Início do conteúdo

14/05/2008

Jovens de favelas são novos atores sociais

Fernanda Marques


Na análise de Silvia, as organizações da sociedade civil, embora tardiamente, já começaram a descobrir que podem e devem participar ativamente na produção de respostas originais para os problemas da criminalidade e da segurança. “Nesse sentido, a grande novidade são os grupos de jovens de favelas e bairros de periferia, que, apesar de sua heterogeneidade e da ausência de uma articulação formal entre eles, constituem novos atores sociais, políticos e culturais preocupados em tomar atitudes contra a violência”, explica a pesquisadora, que estudou em profundidade as experiências de um desses grupos, o AfroReggae.


 Oficina de percussão: forma de reduzir distância entre policiais e jovens de favelas

Oficina de percussão: forma de reduzir distância entre policiais e jovens de favelas


Silvia identificou nesses grupos características comuns e que, muitas vezes, os distinguem das ONGs clássicas. Eles estão interessados no mercado e têm fins lucrativos. Investem nas trajetórias individuais, buscando formar artistas que sirvam de modelo e inspirem outros jovens a abraçarem a arte e não o tráfico. Valorizam o pertencimento à comunidade, mas desejam ter visibilidade bem além dos limites da favela. A denúncia do racismo e a afirmação da raça negra também caracterizam esses grupos.


Eles se organizam em torno de experiências culturais onde combinam produção artística com combate à desigualdade social; discutem o problema da violência em suas músicas, estética e atitudes; e buscam construir um novo estereótipo do jovem da favela, que emerge como artista de sucesso, dissociado da imagem da criminalidade. Os grupos de jovens de favelas atuam como mediadores de suas comunidades com o resto da sociedade, inclusive com a polícia.


Um exemplo disso está na trajetória do AfroReggae, criado como uma ONG na favela de Vigário Geral em 1993, mesmo ano em que essa comunidade foi alvo de uma chacina policial. Para promover a cidadania dos jovens das favelas, por meio de uma formação cultural e artística, o grupo oferece oficinas de percussão, teatro, circo, capoeira, vídeo e informática em Vigário Geral, Parada de Lucas, Cantagalo, Ramos e Complexo do Alemão. A iniciativa já originou uma banda e outros conjuntos de profissionais que se apresentam no Brasil e no exterior. Logo, surgiu também uma empresa do AfroReggae. São os recursos dessa empresa e de doações, convênios e patrocínios que sustentam a ONG.

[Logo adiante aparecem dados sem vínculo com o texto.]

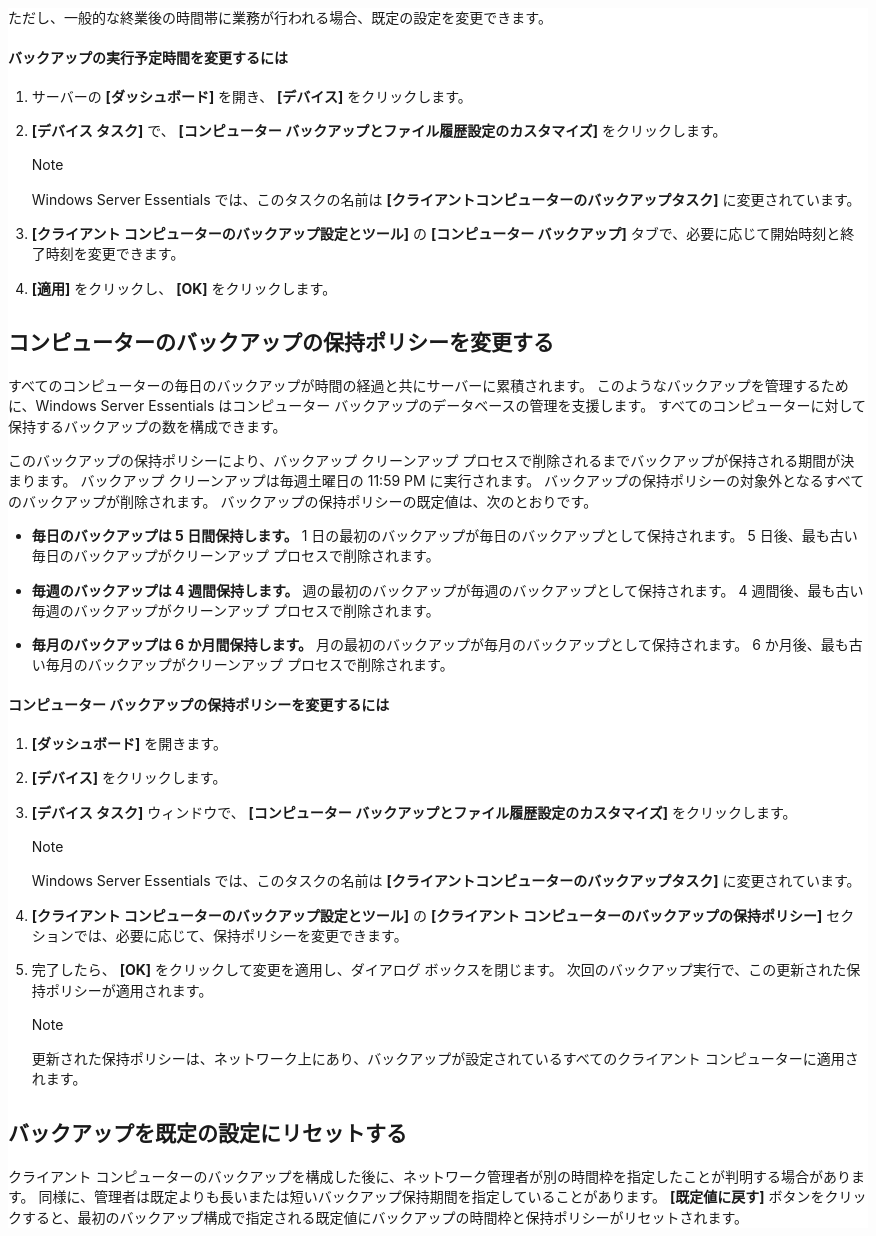  ただし、一般的な終業後の時間帯に業務が行われる場合、既定の設定を変更できます。  
  
#### <a name="to-change-the-time-that-backup-is-scheduled-to-run"></a>バックアップの実行予定時間を変更するには  
  
1.  サーバーの **[ダッシュボード]** を開き、 **[デバイス]** をクリックします。  
  
2.  **[デバイス タスク]** で、 **[コンピューター バックアップとファイル履歴設定のカスタマイズ]** をクリックします。  
  
    > [!NOTE]
    >  Windows Server Essentials では、このタスクの名前は **[クライアントコンピューターのバックアップタスク]** に変更されています。  
  
3.  **[クライアント コンピューターのバックアップ設定とツール]** の **[コンピューター バックアップ]** タブで、必要に応じて開始時刻と終了時刻を変更できます。  
  
4.  **[適用]** をクリックし、 **[OK]** をクリックします。  
  
##  <a name="change-the-computer-backup-retention-policy"></a><a name="BKMK_5"></a>コンピューターのバックアップの保持ポリシーを変更する  
 すべてのコンピューターの毎日のバックアップが時間の経過と共にサーバーに累積されます。 このようなバックアップを管理するために、Windows Server Essentials はコンピューター バックアップのデータベースの管理を支援します。 すべてのコンピューターに対して保持するバックアップの数を構成できます。  
  
 このバックアップの保持ポリシーにより、バックアップ クリーンアップ プロセスで削除されるまでバックアップが保持される期間が決まります。 バックアップ クリーンアップは毎週土曜日の 11:59 PM に実行されます。 バックアップの保持ポリシーの対象外となるすべてのバックアップが削除されます。 バックアップの保持ポリシーの既定値は、次のとおりです。  
  
-   **毎日のバックアップは 5 日間保持します。** 1 日の最初のバックアップが毎日のバックアップとして保持されます。 5 日後、最も古い毎日のバックアップがクリーンアップ プロセスで削除されます。  
  
-   **毎週のバックアップは 4 週間保持します。** 週の最初のバックアップが毎週のバックアップとして保持されます。 4 週間後、最も古い毎週のバックアップがクリーンアップ プロセスで削除されます。  
  
-   **毎月のバックアップは 6 か月間保持します。** 月の最初のバックアップが毎月のバックアップとして保持されます。 6 か月後、最も古い毎月のバックアップがクリーンアップ プロセスで削除されます。  
  
#### <a name="to-change-the-computer-backup-retention-policy"></a>コンピューター バックアップの保持ポリシーを変更するには  
  
1.  **[ダッシュボード]** を開きます。  
  
2.  **[デバイス]** をクリックします。  
  
3.  **[デバイス タスク]** ウィンドウで、 **[コンピューター バックアップとファイル履歴設定のカスタマイズ]** をクリックします。  
  
    > [!NOTE]
    >  Windows Server Essentials では、このタスクの名前は **[クライアントコンピューターのバックアップタスク]** に変更されています。  
  
4.  **[クライアント コンピューターのバックアップ設定とツール]** の **[クライアント コンピューターのバックアップの保持ポリシー]** セクションでは、必要に応じて、保持ポリシーを変更できます。  
  
5.  完了したら、 **[OK]** をクリックして変更を適用し、ダイアログ ボックスを閉じます。 次回のバックアップ実行で、この更新された保持ポリシーが適用されます。  
  
    > [!NOTE]
    >  更新された保持ポリシーは、ネットワーク上にあり、バックアップが設定されているすべてのクライアント コンピューターに適用されます。  
  
##  <a name="reset-backup-to-default-settings"></a><a name="BKMK_6"></a>バックアップを既定の設定にリセットする  
 クライアント コンピューターのバックアップを構成した後に、ネットワーク管理者が別の時間枠を指定したことが判明する場合があります。 同様に、管理者は既定よりも長いまたは短いバックアップ保持期間を指定していることがあります。 **[既定値に戻す]** ボタンをクリックすると、最初のバックアップ構成で指定される既定値にバックアップの時間枠と保持ポリシーがリセットされます。  
  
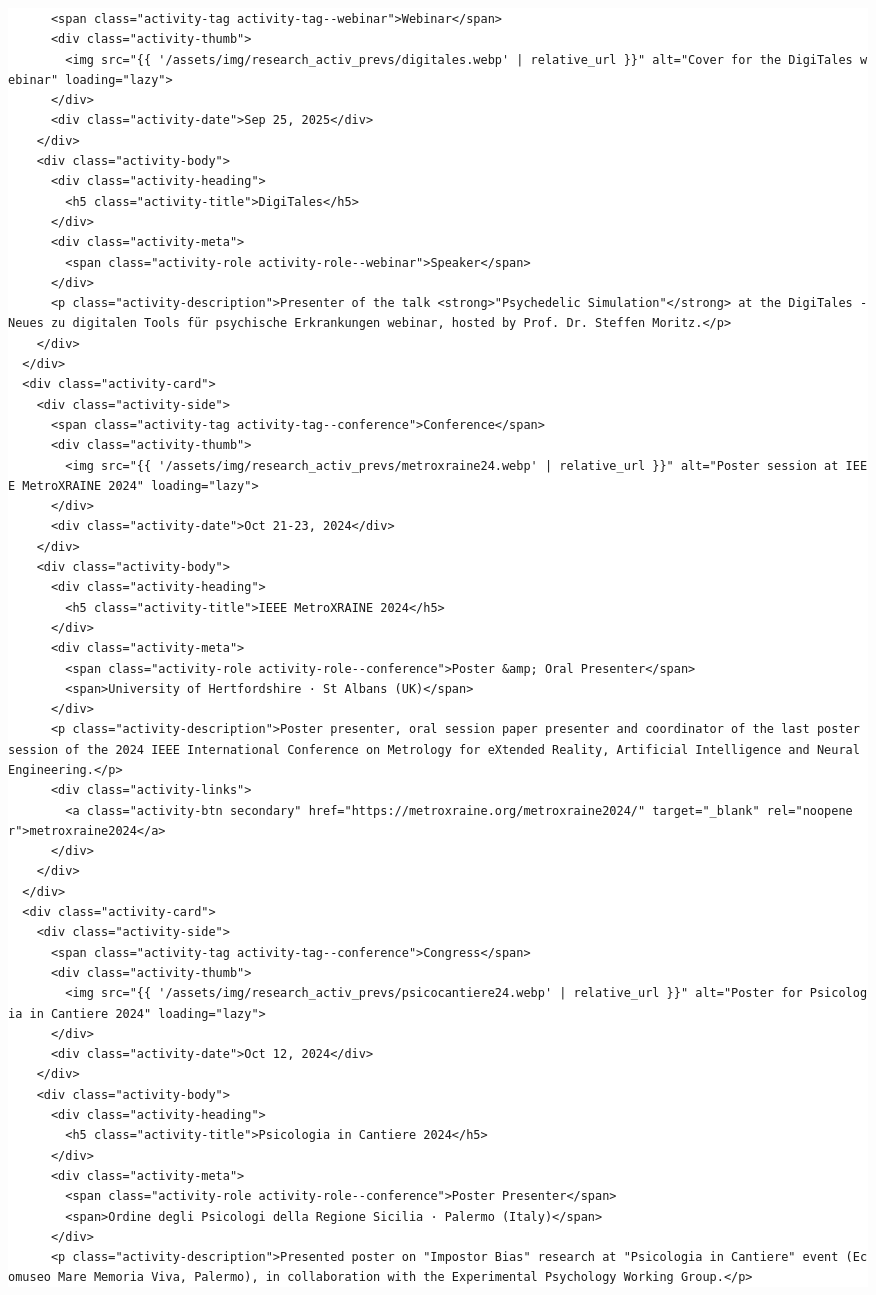           <span class="activity-tag activity-tag--webinar">Webinar</span>
          <div class="activity-thumb">
            <img src="{{ '/assets/img/research_activ_prevs/digitales.webp' | relative_url }}" alt="Cover for the DigiTales webinar" loading="lazy">
          </div>
          <div class="activity-date">Sep 25, 2025</div>
        </div>
        <div class="activity-body">
          <div class="activity-heading">
            <h5 class="activity-title">DigiTales</h5>
          </div>
          <div class="activity-meta">
            <span class="activity-role activity-role--webinar">Speaker</span>
          </div>
          <p class="activity-description">Presenter of the talk <strong>"Psychedelic Simulation"</strong> at the DigiTales - Neues zu digitalen Tools für psychische Erkrankungen webinar, hosted by Prof. Dr. Steffen Moritz.</p>
        </div>
      </div>
      <div class="activity-card">
        <div class="activity-side">
          <span class="activity-tag activity-tag--conference">Conference</span>
          <div class="activity-thumb">
            <img src="{{ '/assets/img/research_activ_prevs/metroxraine24.webp' | relative_url }}" alt="Poster session at IEEE MetroXRAINE 2024" loading="lazy">
          </div>
          <div class="activity-date">Oct 21-23, 2024</div>
        </div>
        <div class="activity-body">
          <div class="activity-heading">
            <h5 class="activity-title">IEEE MetroXRAINE 2024</h5>
          </div>
          <div class="activity-meta">
            <span class="activity-role activity-role--conference">Poster &amp; Oral Presenter</span>
            <span>University of Hertfordshire · St Albans (UK)</span>
          </div>
          <p class="activity-description">Poster presenter, oral session paper presenter and coordinator of the last poster session of the 2024 IEEE International Conference on Metrology for eXtended Reality, Artificial Intelligence and Neural Engineering.</p>
          <div class="activity-links">
            <a class="activity-btn secondary" href="https://metroxraine.org/metroxraine2024/" target="_blank" rel="noopener">metroxraine2024</a>
          </div>
        </div>
      </div>
      <div class="activity-card">
        <div class="activity-side">
          <span class="activity-tag activity-tag--conference">Congress</span>
          <div class="activity-thumb">
            <img src="{{ '/assets/img/research_activ_prevs/psicocantiere24.webp' | relative_url }}" alt="Poster for Psicologia in Cantiere 2024" loading="lazy">
          </div>
          <div class="activity-date">Oct 12, 2024</div>
        </div>
        <div class="activity-body">
          <div class="activity-heading">
            <h5 class="activity-title">Psicologia in Cantiere 2024</h5>
          </div>
          <div class="activity-meta">
            <span class="activity-role activity-role--conference">Poster Presenter</span>
            <span>Ordine degli Psicologi della Regione Sicilia · Palermo (Italy)</span>
          </div>
          <p class="activity-description">Presented poster on "Impostor Bias" research at "Psicologia in Cantiere" event (Ecomuseo Mare Memoria Viva, Palermo), in collaboration with the Experimental Psychology Working Group.</p>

Embora os jovens ligados ao AfroReggae já tivessem vivenciado experiências de violência policial e, por causa dos ressentimentos, prevalecesse no grupo uma cultura ‘antipolícia’, eles sugeriram a realização de um projeto junto à polícia. Assim, em 2004, teve início o Juventude e Polícia, uma iniciativa na qual jovens do AfroReggae davam aulas de percussão para policiais dentro de dois batalhões da PM de Minas Gerais.


A idéia era reduzir a distância entre os jovens das favelas e os policiais, por meio da arte e do respeito à ‘cultura do outro’. O sucesso do projeto garantiu sua continuidade nos anos seguintes. “Os resultados indicaram que é possível valorizar os aspectos humano, lúdico e artístico de policiais ao mesmo tempo em que se reduz o preconceito dos policiais sobre os moradores das favelas”, avalia Silvia.


Em sua tese de doutorado, a pesquisadora destaca cinco elementos-chave para o êxito da iniciativa: ela não mobiliza apenas a razão, mas também as emoções; em vez de impor mudanças aos policiais, propõe vivências inusitadas para todos os envolvidos; questiona tanto a imagem que os jovens das favelas fazem da polícia como a imagem que a polícia faz dos jovens das favelas; e, por fim, leva esses questionamentos para toda a sociedade, na medida em que ganha visibilidade na mídia.


A difícil reprodutibilidade é uma das limitações do projeto. Afinal, outros grupos podem não produzir o mesmo impacto simbólico do AfroReggae e outros batalhões da PM podem resistir às atividades propostas. Silvia adverte que projetos como o Juventude e Polícia não devem ser idealizados nem apontados como solução para a violência. “Nenhuma alteração se verifica na taxa de homicídios de jovens nas favelas onde os grupos mais estruturados atuam há anos”, destaca. “A principal contribuição desses grupos é a sua capacidade de estabelecer mediações e produzir agendas para governos, mídia e sociedade civil sobre sujeitos e temas antes silenciados ou invisíveis”.